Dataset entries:
--- START ---

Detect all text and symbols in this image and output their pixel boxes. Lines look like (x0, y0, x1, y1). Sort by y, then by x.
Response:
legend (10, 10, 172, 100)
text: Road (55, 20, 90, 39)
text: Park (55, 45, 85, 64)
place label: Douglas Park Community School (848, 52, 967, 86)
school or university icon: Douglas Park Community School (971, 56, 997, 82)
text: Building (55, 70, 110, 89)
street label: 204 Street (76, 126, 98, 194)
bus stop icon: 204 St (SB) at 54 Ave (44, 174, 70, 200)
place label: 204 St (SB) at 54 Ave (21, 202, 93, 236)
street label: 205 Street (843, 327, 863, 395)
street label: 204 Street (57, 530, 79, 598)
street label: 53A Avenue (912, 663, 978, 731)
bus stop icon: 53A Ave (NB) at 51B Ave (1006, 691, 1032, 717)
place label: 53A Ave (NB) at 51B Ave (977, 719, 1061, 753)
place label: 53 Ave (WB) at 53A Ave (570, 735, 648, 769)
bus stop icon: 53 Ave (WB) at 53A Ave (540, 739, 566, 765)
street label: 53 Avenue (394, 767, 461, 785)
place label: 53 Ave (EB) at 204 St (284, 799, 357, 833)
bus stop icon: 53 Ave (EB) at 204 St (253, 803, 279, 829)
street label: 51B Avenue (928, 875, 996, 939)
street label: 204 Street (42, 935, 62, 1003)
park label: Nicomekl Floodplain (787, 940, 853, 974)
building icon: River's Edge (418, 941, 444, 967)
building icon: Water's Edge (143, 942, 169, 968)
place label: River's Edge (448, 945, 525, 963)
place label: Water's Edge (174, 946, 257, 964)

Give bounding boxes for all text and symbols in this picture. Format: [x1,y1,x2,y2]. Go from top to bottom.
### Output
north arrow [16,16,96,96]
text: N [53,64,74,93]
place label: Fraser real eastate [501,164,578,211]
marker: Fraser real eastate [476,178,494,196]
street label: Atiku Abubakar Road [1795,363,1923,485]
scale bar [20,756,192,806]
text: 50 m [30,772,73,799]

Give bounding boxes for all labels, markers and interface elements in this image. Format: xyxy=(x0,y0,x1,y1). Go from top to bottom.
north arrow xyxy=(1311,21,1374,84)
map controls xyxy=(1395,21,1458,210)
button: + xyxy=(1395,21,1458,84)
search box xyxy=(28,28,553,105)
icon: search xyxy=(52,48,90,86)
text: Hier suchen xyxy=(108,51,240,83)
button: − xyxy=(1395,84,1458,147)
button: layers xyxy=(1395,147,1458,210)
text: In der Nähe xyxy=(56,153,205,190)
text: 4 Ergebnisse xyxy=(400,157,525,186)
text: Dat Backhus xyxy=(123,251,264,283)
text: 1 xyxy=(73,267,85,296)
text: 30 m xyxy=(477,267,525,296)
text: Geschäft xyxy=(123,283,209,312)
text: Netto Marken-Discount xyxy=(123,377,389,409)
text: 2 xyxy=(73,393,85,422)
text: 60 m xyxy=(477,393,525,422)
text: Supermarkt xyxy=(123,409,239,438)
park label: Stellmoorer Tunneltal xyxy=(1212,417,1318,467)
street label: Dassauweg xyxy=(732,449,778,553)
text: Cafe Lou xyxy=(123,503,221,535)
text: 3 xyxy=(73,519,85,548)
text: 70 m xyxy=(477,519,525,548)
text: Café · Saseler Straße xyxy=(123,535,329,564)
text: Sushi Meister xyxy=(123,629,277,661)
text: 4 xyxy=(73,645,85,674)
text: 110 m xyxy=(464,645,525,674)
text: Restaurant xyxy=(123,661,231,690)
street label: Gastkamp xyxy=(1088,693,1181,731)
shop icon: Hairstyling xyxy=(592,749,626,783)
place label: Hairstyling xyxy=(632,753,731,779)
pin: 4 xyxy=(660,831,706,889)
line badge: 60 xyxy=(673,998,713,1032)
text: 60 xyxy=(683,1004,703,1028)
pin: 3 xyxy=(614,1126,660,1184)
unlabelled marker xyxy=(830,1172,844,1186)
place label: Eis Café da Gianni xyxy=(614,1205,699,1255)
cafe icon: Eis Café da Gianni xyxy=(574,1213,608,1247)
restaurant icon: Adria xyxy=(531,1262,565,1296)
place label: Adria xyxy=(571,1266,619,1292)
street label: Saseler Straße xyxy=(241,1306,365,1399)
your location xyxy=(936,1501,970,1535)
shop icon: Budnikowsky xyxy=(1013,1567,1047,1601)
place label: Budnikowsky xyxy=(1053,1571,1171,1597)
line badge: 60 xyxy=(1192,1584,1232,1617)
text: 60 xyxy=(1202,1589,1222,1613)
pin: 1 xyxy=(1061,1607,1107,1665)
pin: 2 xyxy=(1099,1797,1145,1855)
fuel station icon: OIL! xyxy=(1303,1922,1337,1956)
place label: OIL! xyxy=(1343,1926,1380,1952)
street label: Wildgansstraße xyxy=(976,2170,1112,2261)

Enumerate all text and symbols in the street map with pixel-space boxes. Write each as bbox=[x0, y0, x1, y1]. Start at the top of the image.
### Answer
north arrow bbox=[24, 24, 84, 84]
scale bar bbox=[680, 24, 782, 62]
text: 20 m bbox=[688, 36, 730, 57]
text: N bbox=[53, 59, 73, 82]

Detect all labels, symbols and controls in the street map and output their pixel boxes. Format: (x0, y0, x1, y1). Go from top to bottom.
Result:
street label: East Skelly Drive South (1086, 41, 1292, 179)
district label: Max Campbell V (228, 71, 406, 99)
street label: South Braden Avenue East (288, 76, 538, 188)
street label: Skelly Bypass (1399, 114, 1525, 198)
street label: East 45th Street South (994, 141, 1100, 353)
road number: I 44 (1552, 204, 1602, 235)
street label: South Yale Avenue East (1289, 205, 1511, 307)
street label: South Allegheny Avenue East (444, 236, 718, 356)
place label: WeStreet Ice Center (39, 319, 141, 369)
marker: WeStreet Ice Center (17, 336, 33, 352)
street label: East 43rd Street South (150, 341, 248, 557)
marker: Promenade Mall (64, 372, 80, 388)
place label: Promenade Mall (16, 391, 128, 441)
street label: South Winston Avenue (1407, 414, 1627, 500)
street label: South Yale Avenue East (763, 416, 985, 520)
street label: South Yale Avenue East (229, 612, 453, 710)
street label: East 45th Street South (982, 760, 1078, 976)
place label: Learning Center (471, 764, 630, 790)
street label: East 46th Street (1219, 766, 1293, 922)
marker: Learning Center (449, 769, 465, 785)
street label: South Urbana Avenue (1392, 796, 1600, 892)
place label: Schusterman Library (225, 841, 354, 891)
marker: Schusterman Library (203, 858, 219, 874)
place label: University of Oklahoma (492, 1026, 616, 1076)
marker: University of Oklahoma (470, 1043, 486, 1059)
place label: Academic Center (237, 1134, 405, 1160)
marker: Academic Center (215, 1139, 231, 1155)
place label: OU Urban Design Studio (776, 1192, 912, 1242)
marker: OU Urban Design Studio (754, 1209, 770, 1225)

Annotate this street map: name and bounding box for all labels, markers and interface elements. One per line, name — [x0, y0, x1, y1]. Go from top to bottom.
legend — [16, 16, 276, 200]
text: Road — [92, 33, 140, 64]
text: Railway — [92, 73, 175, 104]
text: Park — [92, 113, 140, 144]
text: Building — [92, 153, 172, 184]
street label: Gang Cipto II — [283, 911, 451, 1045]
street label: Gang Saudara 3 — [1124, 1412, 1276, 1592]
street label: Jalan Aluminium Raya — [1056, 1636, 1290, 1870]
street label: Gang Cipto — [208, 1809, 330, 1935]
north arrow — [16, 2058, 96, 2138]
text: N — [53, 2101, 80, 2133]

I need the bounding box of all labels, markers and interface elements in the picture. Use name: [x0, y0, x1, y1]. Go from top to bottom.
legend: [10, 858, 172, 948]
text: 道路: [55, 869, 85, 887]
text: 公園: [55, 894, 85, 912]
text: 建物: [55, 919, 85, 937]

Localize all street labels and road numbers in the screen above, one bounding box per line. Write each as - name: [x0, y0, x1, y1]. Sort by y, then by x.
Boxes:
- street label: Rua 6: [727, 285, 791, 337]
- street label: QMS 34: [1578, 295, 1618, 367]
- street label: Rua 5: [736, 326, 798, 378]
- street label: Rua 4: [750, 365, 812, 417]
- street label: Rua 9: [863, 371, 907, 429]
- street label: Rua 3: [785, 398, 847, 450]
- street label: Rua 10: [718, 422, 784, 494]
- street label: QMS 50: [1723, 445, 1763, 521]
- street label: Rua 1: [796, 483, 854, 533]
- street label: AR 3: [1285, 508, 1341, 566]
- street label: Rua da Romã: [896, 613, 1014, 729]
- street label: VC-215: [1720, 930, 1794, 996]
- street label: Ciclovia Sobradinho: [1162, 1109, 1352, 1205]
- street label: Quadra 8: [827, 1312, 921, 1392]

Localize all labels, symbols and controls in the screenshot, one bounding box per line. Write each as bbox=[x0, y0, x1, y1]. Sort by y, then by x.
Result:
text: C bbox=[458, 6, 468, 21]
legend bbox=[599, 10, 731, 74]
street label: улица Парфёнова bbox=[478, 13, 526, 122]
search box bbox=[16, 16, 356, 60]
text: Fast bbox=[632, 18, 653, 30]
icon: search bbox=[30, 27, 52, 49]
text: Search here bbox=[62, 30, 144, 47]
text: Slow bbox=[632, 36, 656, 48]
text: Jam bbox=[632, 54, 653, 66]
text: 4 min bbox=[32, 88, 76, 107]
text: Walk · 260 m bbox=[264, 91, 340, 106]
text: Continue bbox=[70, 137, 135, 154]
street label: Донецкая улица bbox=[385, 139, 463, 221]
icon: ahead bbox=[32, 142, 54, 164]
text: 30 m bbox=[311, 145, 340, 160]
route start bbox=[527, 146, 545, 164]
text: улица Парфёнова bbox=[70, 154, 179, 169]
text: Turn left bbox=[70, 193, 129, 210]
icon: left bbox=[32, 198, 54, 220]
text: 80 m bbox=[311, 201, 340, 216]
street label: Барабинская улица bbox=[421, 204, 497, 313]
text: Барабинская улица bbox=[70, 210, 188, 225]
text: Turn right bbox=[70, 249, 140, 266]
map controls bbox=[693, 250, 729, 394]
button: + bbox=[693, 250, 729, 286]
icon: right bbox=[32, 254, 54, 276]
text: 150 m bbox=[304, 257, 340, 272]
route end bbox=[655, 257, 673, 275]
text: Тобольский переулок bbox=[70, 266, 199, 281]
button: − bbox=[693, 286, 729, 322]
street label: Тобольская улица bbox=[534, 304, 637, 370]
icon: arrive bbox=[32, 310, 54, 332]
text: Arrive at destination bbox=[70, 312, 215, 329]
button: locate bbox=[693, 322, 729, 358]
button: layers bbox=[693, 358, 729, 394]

--- END ---

**Exercise directions:** Across the entries, tally every line that contains the word "their" and report the sum by itself.

**Exercise output:** 2